The data:
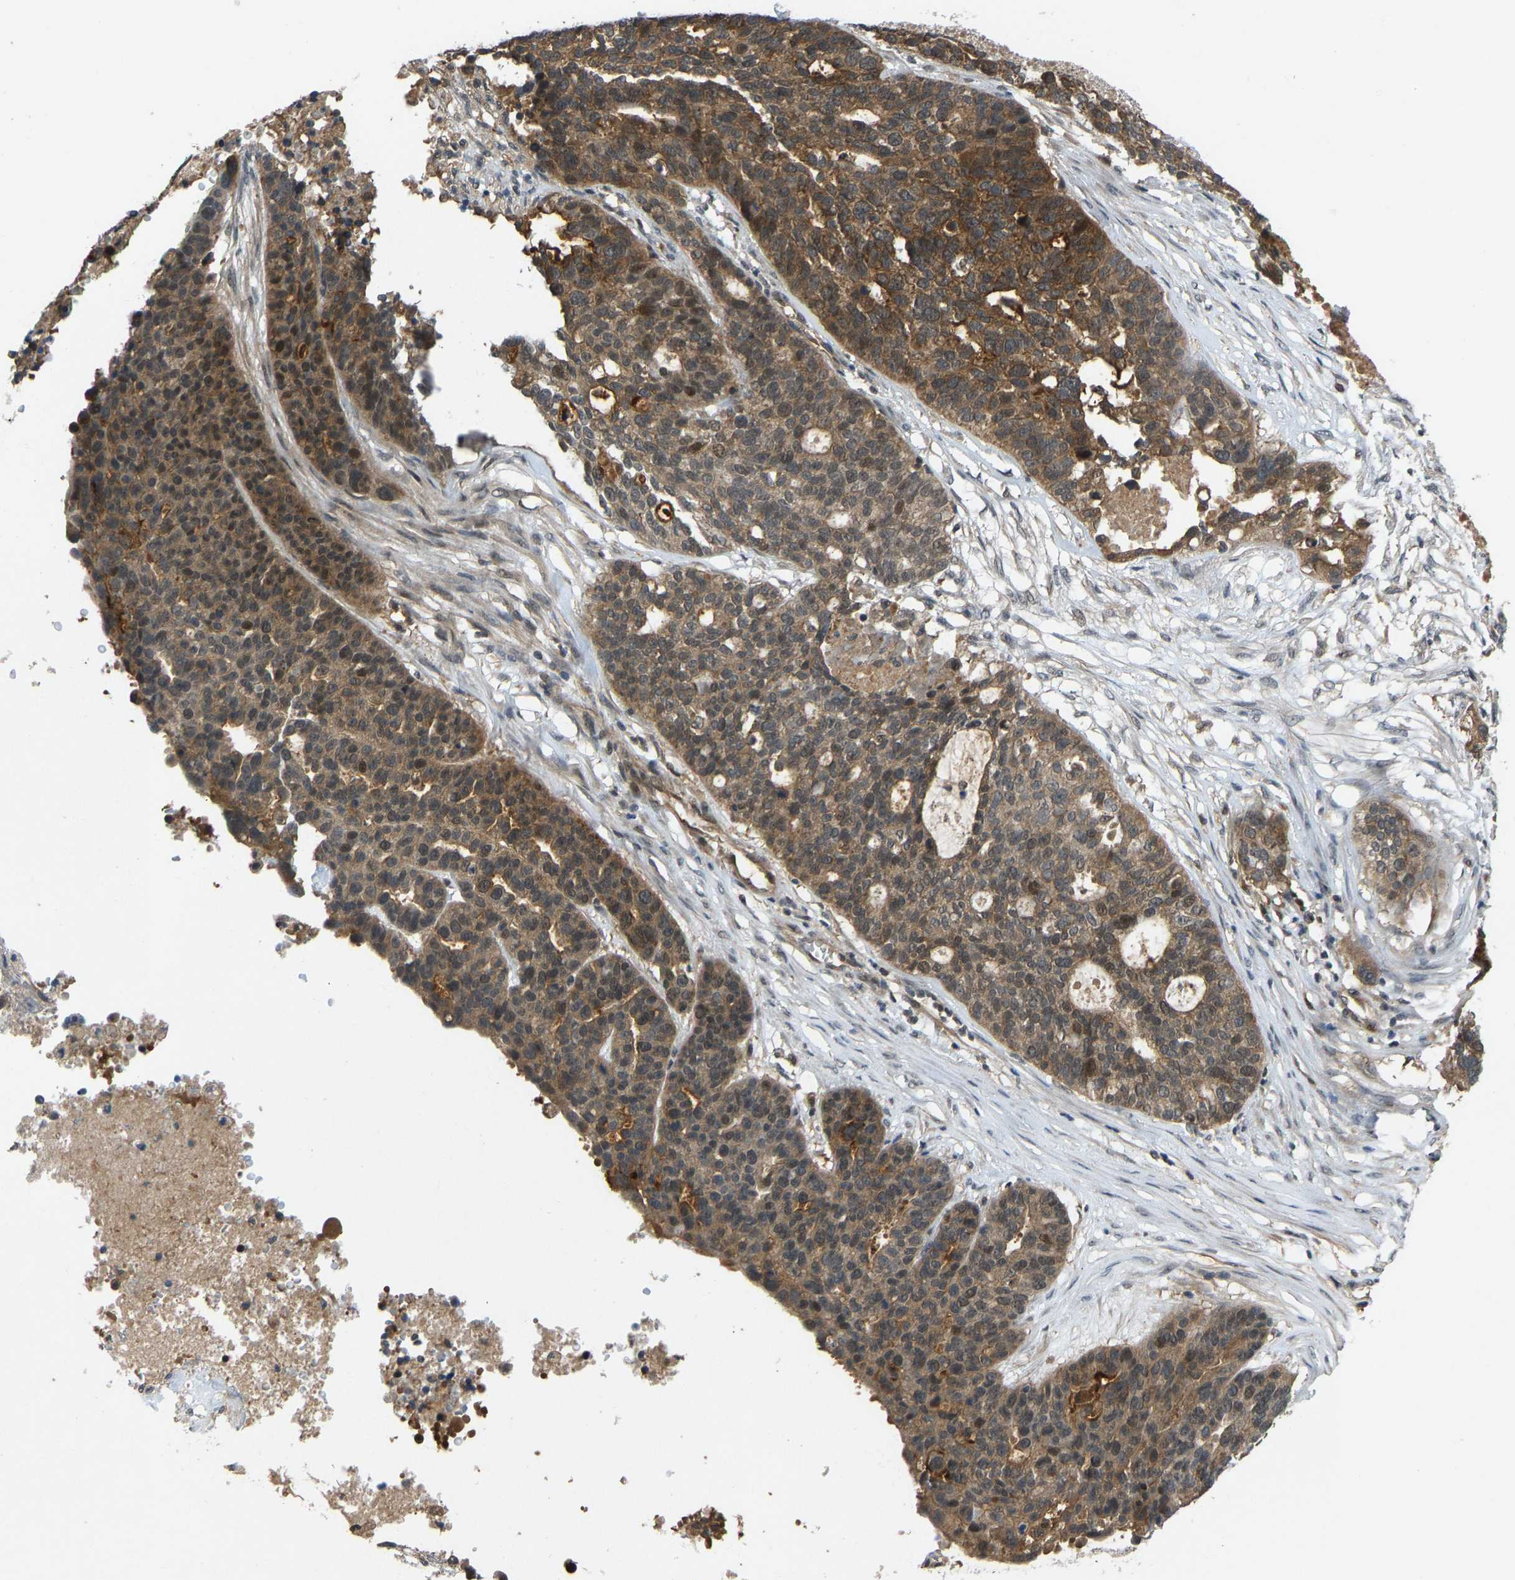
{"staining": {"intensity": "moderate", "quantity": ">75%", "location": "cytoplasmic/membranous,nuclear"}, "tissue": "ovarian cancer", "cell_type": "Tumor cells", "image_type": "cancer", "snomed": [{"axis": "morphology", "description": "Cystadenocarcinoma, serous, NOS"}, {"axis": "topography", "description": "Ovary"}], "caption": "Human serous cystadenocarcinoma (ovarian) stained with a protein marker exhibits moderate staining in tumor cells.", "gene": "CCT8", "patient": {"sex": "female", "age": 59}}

...

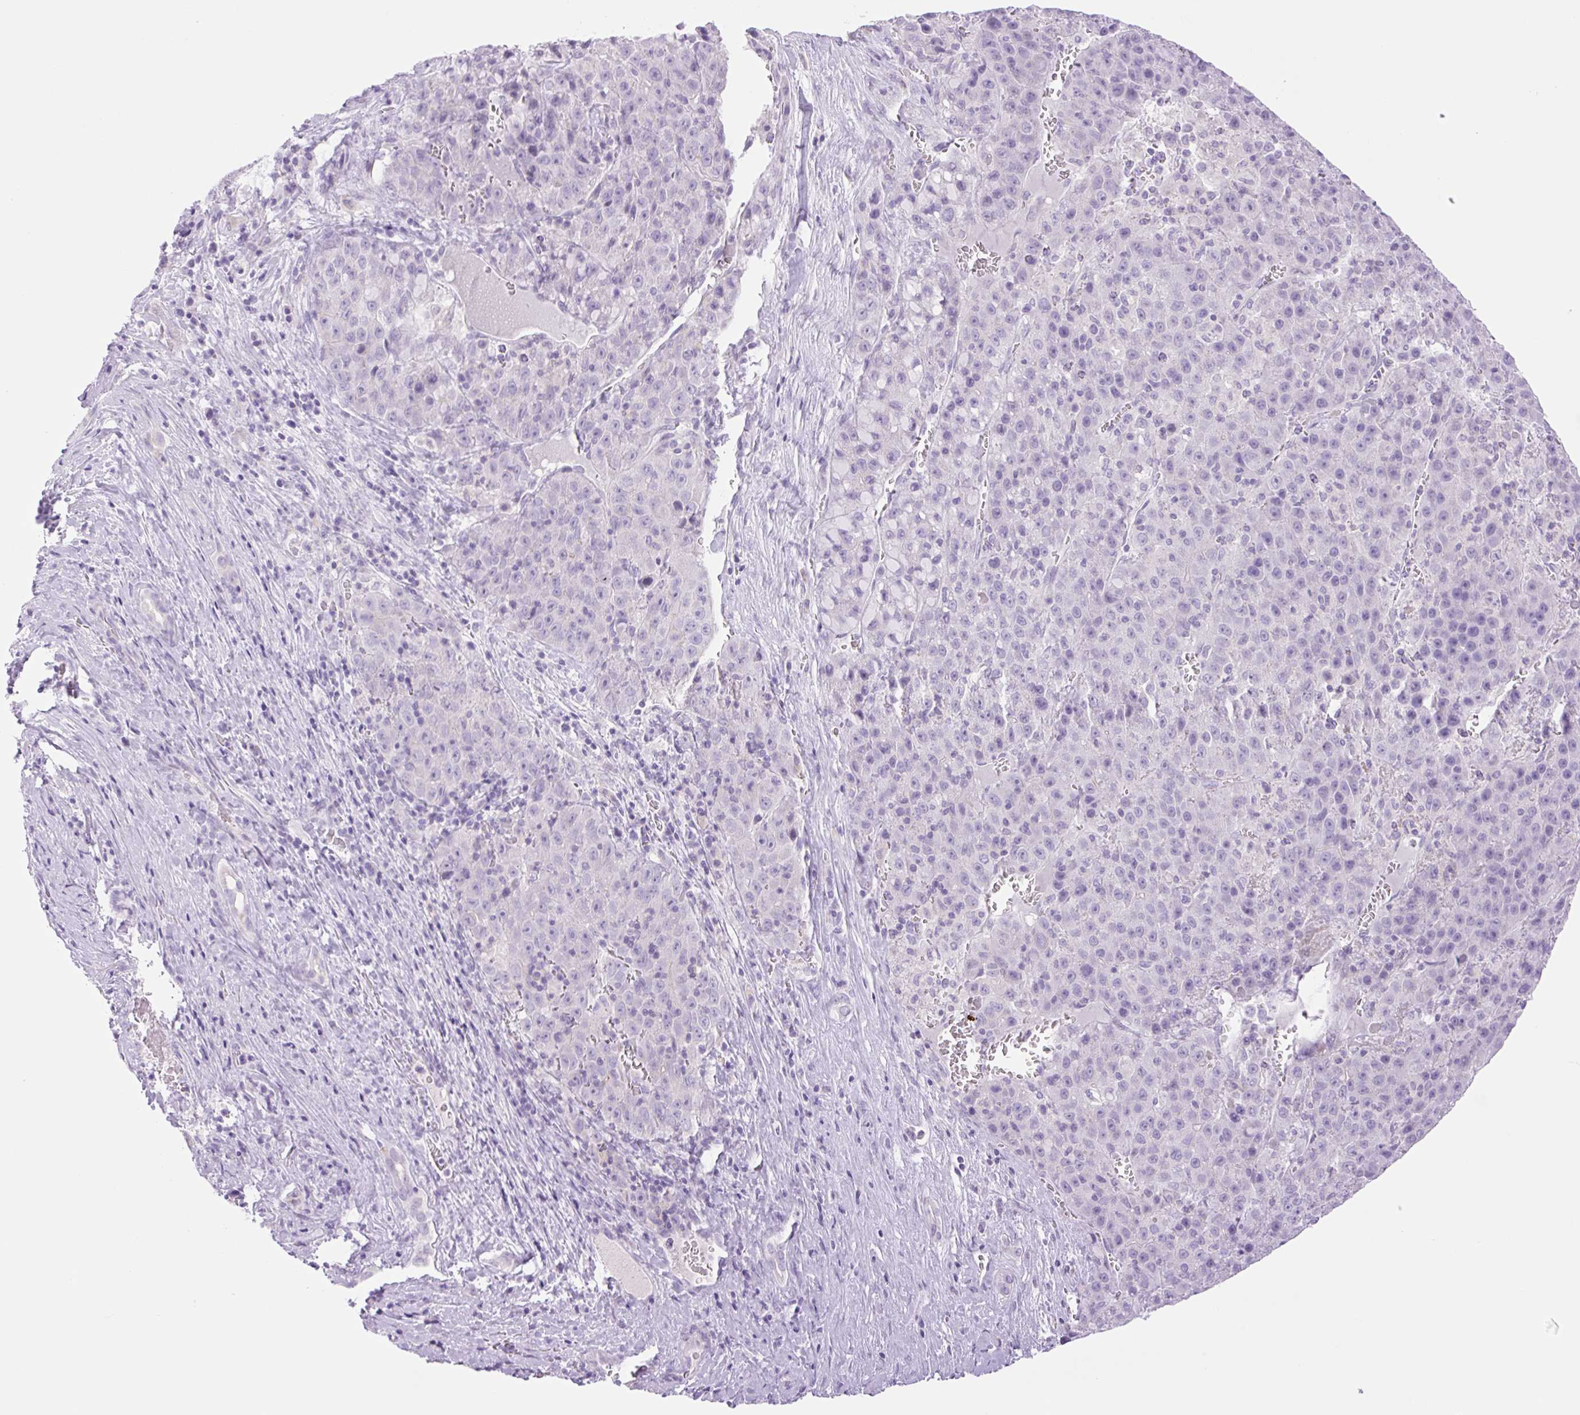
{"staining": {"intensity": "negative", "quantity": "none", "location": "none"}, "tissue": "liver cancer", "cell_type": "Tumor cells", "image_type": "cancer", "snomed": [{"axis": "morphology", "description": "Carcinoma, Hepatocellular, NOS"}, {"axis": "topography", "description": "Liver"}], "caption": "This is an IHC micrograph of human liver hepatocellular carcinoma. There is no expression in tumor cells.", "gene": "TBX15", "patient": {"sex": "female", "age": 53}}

---

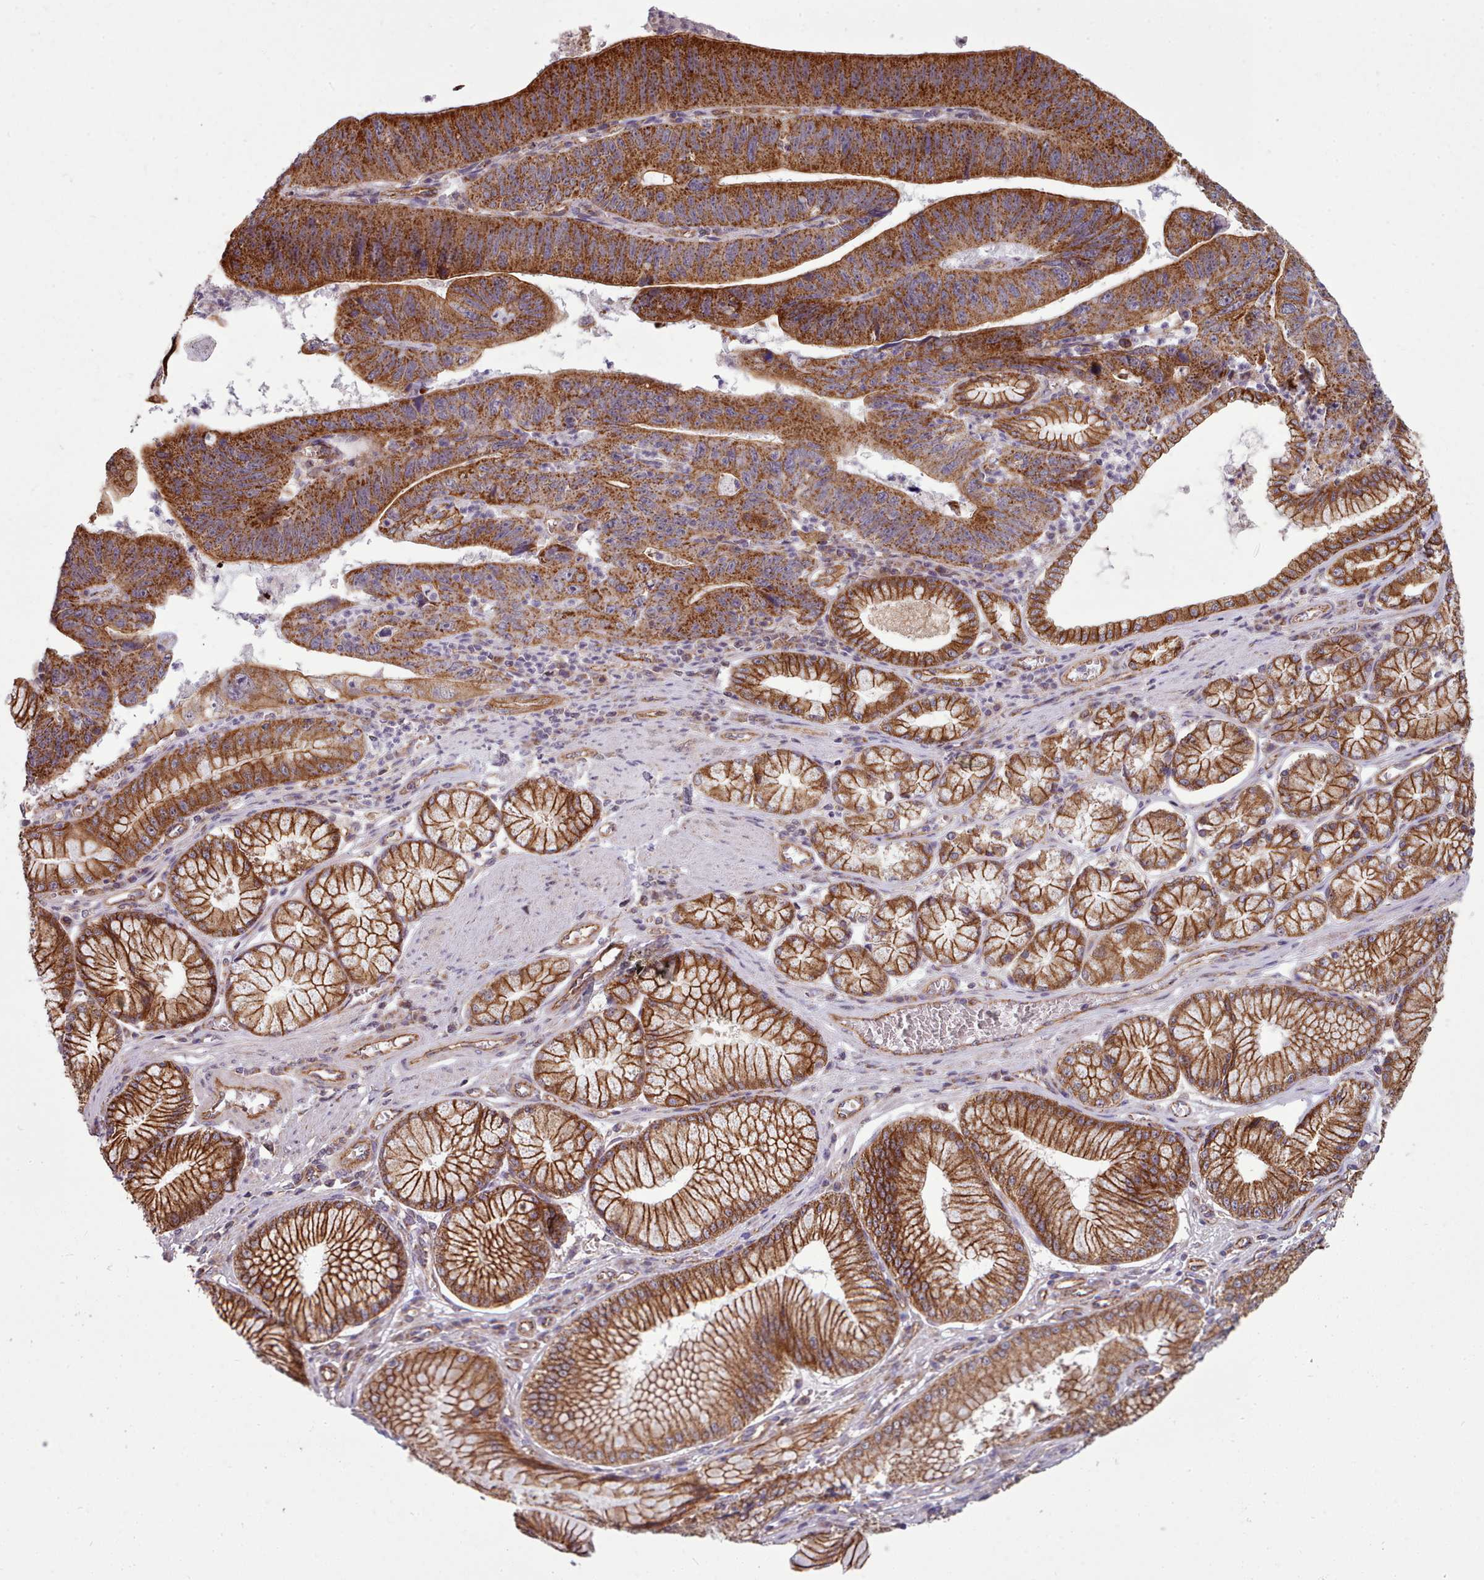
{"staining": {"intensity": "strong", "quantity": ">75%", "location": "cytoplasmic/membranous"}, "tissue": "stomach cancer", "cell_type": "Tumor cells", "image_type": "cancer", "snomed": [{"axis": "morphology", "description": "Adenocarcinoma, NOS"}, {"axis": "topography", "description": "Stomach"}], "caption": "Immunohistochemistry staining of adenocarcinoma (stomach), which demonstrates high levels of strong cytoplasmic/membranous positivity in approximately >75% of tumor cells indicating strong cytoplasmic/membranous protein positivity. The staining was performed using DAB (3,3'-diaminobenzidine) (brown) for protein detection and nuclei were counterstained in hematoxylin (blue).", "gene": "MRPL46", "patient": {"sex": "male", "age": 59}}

What you need to do:
Pull each line holding "protein" out of the listing.

Your solution:
{"staining": {"intensity": "moderate", "quantity": ">75%", "location": "cytoplasmic/membranous,nuclear"}, "tissue": "ovarian cancer", "cell_type": "Tumor cells", "image_type": "cancer", "snomed": [{"axis": "morphology", "description": "Cystadenocarcinoma, serous, NOS"}, {"axis": "topography", "description": "Ovary"}], "caption": "Human serous cystadenocarcinoma (ovarian) stained with a protein marker exhibits moderate staining in tumor cells.", "gene": "CCT8", "patient": {"sex": "female", "age": 59}}
{"staining": {"intensity": "strong", "quantity": ">75%", "location": "cytoplasmic/membranous"}, "tissue": "stomach cancer", "cell_type": "Tumor cells", "image_type": "cancer", "snomed": [{"axis": "morphology", "description": "Adenocarcinoma, NOS"}, {"axis": "topography", "description": "Stomach"}], "caption": "Immunohistochemistry staining of adenocarcinoma (stomach), which demonstrates high levels of strong cytoplasmic/membranous positivity in approximately >75% of tumor cells indicating strong cytoplasmic/membranous protein positivity. The staining was performed using DAB (3,3'-diaminobenzidine) (brown) for protein detection and nuclei were counterstained in hematoxylin (blue).", "gene": "MRPL46", "patient": {"sex": "male", "age": 59}}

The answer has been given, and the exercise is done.